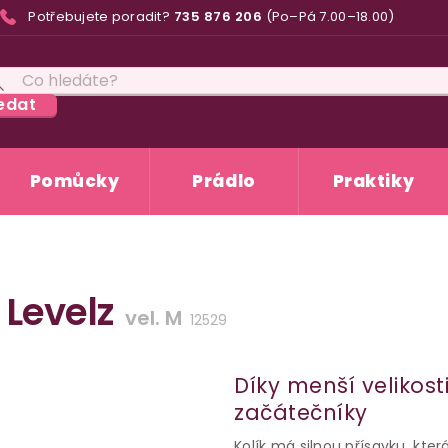
Potřebujete poradit?
735 876 206
(Po–Pá 7.00–18.00)
edat
Pomůcky
Prádlo
Praktiky
 Levelz
vel. M
12529
Díky menší velikosti
začátečníky
Kolík má silnou přísavku, kt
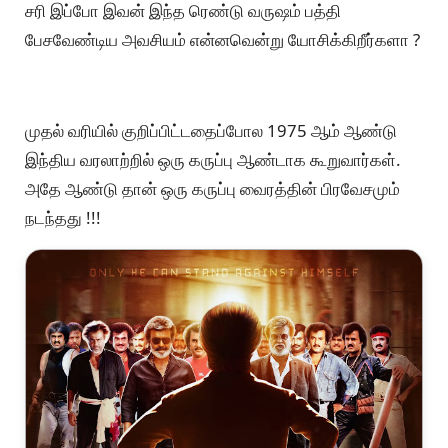
சரி இப்போ இவன் இந்த ரெண்டு வருஷம் பத்தி
பேசவேண்டிய அவசியம் என்னவென்று யோசிக்கிறீர்களா ?
முதல் வரியில் குறிப்பிட்டதைப்போல 1975 ஆம் ஆண்டு
இந்திய வரலாற்றில் ஒரு கருப்பு ஆண்டாக கூறுவார்கள்.
அதே ஆண்டு தான் ஒரு கருப்பு வைரத்தின் பிரவேசமும்
நடந்தது !!!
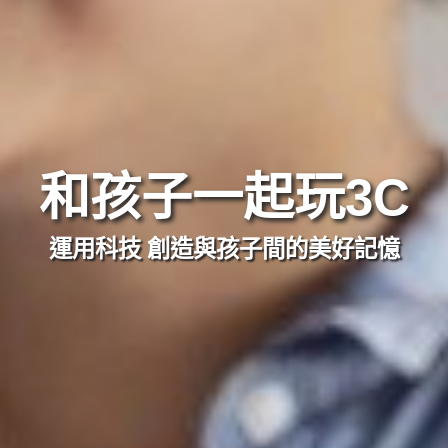
和孩子一起玩3C
運用科技 創造與孩子間的美好記憶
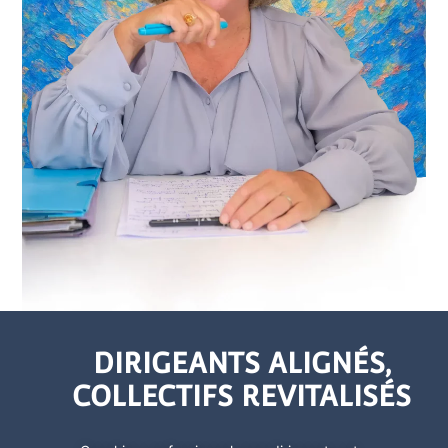
DIRIGEANTS ALIGNÉS,
COLLECTIFS REVITALISÉS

▶ **TASK DESCRIPTION**
Repeat the records above exactly, from the first line through the line that contains "பேசவேண்டிய அவசியம் என்னவென்று", and leave out the pictures.

▶ **SOLUTION TO THE PROBLEM**
Potřebujete poradit?
735 876 206
(Po–Pá 7.00–18.00)
edat
Pomůcky
Prádlo
Praktiky
 Levelz
vel. M
12529
Díky menší velikosti
začátečníky
Kolík má silnou přísavku, kt
சரி இப்போ இவன் இந்த ரெண்டு வருஷம் பத்தி
பேசவேண்டிய அவசியம் என்னவென்று யோசிக்கிறீர்களா ?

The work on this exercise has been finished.